Week: July 26 - August 1, 2020
Overview of Things Learned:
The past week, I learned about different library/framework for web scraping, including BeautifulSoup and Scrapy. I initially thought that web scraping could exclusively be done by going through HTML tags, but then realized that JSON requests were a much neater way to mine data from websites. In terms of tools, I became familiar with Google Colab for interactive Python notebooks. Although I personally use Jupyter Notebook, Colab reveals to be an excellent tool for team collaboration.
- Scraping and storing data from the Webflow Community Forum
- Pre-processing text data by removing stop words and punctuations
- Familiarity with Jupyter notebook and Google Colab
- Web Scraping Check-in (July, 29)
- Web Scraping Presentations and Preprocessing (July 31)

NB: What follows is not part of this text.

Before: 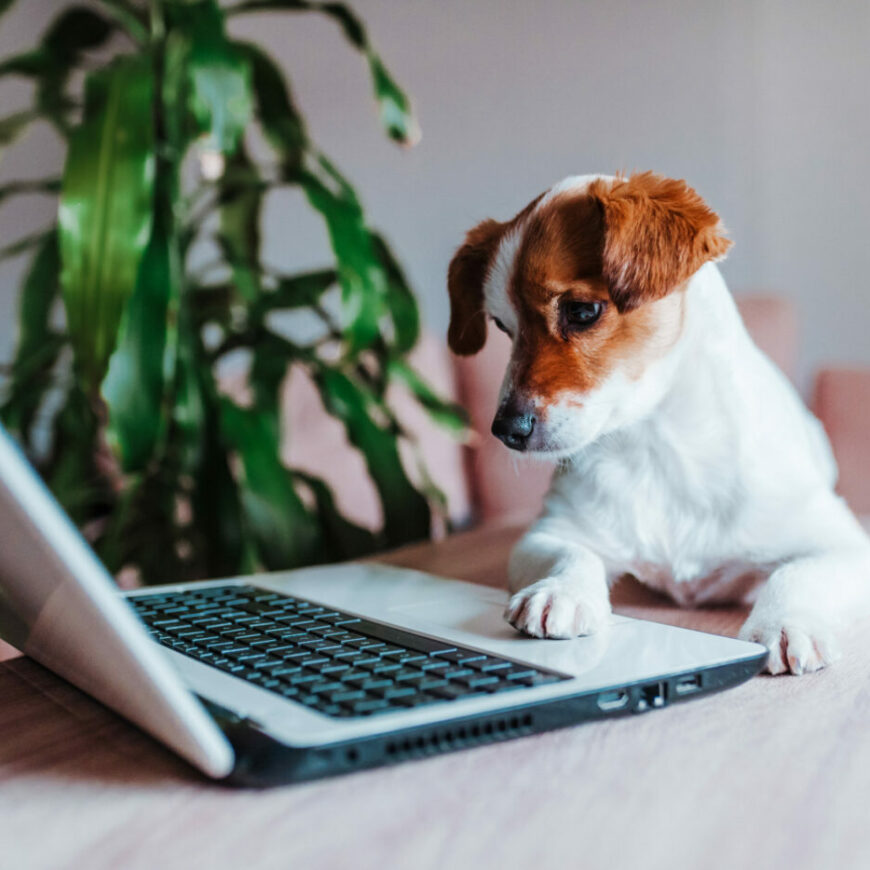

Goals for the upcoming week:
- Complete/refine data pre-processing
- Complete TF-IDF
Web scraping using Scrapy:
- I had trouble getting data from the HTML tags, so I reached out to my teammates who recommended using JSON rather HTML requests. #teamwork
- Due to the nature of my forum, some of the text data that I pre-processed include HTML links, from which I was unable to extract keywords with simple pre-processing functions. I m still working on improving my pre-processing techniques.